Alors que la barre des 21 000 décès et des 165 000 contaminations détectées a été franchie, l’Italie est prête à explorer toutes les pistes et à entendre tous les avis pour combattre l’épidémie de SARS-CoV-2.
Après avoir déjà autorisé quatre catégories d’essais cliniques - favipiravir (Avigan), tocilizumab, remdesivir et l’association lopinavir-ritonavir – l’Agence italienne du médicament (AIFA) a inséré un nouveau médicament dans sa liste officielle : l’héparine de bas poids moléculaire.
Les essais cliniques commenceront dans les prochains jours sur 300 patients hospitalisés dans quatorze centres hospitaliers italiens disséminés sur tout le territoire. Une dose journalière intermédiaire d’énoxaparine sodium biosimilaire (6000, 8 000 ou 10 000 UI selon le poids du patient) sera administrée par voie sous-cutanée à un groupe de cent patients. En revanche, le deuxième groupe sera soigné avec un dosage plus faible, l’équivalent de 4 000 UI habituellement utilisé en prévention des événements thromboemboliques.
Des éléments à l'anapath
Selon des anatomopathologistes italiens qui ont réalisé des prélèvements sur des patients décédés : « Le problème principal n’est pas le virus mais la tempête immunitaire qui détruit les cellules attaquées par le virus. Le problème est cardiovasculaire et non pas respiratoire. Les patients sont placés en soins intensifs pour des complications thromboemboliques, notamment (mais pas seulement) d’origine pulmonaire. Plusieurs patients décédés dont des quadragénaires, ont eu des poussées de fièvre importantes qui ont été mal soignées pendant 10 à 15 jours : l'inflammation a tout détruit et préparé le terrain pour la formation de thrombus », affirme l’équipe qui veut maintenant enquêter sur les décès de patients relativement jeunes et sains pour rédiger une carte d’identité de la maladie. L’idée est de réaliser un tableau pour chaque patient, des symptômes, des traitements administrés et éventuellement, des maladies ou complications pathologiques avant le décès pour dresser un historique de la maladie et comprendre les implications et complications du Covid-19.

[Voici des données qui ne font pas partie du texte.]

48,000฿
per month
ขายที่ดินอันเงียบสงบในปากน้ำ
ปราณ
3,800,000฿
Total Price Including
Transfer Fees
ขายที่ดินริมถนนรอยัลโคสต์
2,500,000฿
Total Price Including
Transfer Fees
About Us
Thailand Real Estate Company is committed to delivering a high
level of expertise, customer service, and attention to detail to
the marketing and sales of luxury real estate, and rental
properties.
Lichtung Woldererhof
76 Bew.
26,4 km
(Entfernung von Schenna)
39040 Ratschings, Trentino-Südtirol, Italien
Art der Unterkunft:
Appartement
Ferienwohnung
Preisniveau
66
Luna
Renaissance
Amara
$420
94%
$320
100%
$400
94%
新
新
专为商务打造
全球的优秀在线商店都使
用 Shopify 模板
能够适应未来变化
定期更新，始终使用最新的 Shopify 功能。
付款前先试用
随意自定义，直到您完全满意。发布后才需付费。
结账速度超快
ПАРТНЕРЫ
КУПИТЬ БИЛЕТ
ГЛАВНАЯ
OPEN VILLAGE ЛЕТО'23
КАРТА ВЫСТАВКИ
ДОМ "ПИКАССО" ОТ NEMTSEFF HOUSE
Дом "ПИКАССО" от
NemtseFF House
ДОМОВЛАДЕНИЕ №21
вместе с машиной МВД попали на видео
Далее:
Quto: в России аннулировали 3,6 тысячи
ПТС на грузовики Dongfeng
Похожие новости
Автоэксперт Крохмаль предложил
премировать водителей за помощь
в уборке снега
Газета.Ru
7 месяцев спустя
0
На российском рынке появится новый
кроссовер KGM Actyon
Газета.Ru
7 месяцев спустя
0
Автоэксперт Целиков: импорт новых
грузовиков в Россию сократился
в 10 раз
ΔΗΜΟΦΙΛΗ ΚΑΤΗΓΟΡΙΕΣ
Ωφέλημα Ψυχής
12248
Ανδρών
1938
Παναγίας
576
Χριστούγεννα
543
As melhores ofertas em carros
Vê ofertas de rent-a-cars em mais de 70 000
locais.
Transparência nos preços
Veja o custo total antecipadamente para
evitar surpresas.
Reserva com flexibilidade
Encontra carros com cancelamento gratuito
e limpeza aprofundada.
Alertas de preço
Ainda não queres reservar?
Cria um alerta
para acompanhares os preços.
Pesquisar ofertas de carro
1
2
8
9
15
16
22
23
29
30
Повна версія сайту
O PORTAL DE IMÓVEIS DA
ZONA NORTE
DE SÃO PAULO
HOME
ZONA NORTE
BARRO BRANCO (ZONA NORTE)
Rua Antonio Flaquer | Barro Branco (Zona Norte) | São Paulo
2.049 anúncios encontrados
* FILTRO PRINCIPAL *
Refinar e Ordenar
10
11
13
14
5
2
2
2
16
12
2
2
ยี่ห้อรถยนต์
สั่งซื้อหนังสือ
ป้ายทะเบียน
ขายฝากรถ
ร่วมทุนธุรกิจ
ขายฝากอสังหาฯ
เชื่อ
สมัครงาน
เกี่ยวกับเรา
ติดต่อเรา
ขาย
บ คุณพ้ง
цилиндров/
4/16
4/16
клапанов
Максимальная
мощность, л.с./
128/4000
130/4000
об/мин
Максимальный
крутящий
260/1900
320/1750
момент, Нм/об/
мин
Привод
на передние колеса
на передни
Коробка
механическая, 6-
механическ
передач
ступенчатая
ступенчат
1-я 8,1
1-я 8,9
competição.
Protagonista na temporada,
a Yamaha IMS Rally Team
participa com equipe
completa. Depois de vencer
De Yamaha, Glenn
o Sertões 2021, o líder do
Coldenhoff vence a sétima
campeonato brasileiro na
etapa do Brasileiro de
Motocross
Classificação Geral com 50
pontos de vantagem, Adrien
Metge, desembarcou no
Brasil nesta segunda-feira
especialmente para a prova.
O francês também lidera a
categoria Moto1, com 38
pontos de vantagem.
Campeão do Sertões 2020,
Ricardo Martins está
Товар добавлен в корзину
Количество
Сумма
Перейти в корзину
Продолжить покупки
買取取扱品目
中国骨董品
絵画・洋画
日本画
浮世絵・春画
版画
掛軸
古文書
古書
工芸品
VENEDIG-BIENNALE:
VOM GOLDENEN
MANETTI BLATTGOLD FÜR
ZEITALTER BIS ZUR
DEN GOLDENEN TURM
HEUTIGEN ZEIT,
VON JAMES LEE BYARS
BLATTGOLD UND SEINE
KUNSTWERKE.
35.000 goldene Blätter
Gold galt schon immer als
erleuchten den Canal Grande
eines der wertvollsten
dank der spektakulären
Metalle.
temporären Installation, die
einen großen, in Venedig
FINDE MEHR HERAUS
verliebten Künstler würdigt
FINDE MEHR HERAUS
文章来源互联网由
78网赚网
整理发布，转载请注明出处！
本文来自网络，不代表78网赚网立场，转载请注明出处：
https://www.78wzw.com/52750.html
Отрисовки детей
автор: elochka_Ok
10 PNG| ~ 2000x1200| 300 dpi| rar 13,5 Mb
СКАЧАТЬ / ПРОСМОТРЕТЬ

Une réponse immunitaire qui stimule la coagulation
« L’altération de la coagulation et les complications thrombotiques jouent un rôle important, probablement essentiel, explique pour sa part le Pr Francesco Marongiu directeur de l’école de spécialisation en médecine interne de l’université de Cagaliari, impliqué dans les travaux sur l’héparine et le Covid-19. Nous pensons que les patients atteints de Covid-19 font une embolie pulmonaire, il se peut donc que la présence du virus déclenche une réponse immunitaire importante qui provoque la coagulation, notre objectif est de casser le cercle vicieux " réponse immunitaire-coagulation " avec un anticoagulant ».
Pour développer sa théorie, le Pr Marongiu s’est appuyé sur une étude publiée par des spécialistes chinois en février dernier dans la revue scientifique « Journal of thrombosis and haemostasis ».« L’étude chinoise décrit l’altération de la coagulation d’un groupe de 138 patients atteints de pneumonie déclenchée par le Covid-19, rapporte-t-il. Nous interprétons les résultats différemment. La présence du virus a pu déclencher une réponse immunitaire au niveau des cellules, je pense aux lymphocytes et aux monocytes qui libèrent lorsqu’ils sont stimulés localement, de grandes quantités de médiateurs de l’inflammation qui peuvent activer les processus de coagulation du sang ».
Des protocoles en Italie à base d'héparine
Sans attendre le feu vert de l’AIFA, plusieurs centres hospitaliers italiens ont déjà commencé à traiter quelques patients par héparine, comme l’hôpital de Pérouse en Ombrie qui a mis en place un protocole destiné aux malades à domicile placés en quarantaine. « Nous leur administrons une dose d’héparine en association avec l’hydroxychloroquine », explique le Pr Cecilia Becattini, médecin interniste et membre du comité scientifique de la Région de la Ombrie. À Milan, l’hôpital Niguarda a également lancé son propre protocole à base d’héparine depuis quelques semaines. « Cet anticoagulant peut effectivement empêcher le virus d’arriver aux cellules mais attention car ce médicament peut également avoir des effets secondaires importants », avertit le Pr Carlo Perno, virologue et directeur du laboratoire d’analyses de l’hôpital Niguarda.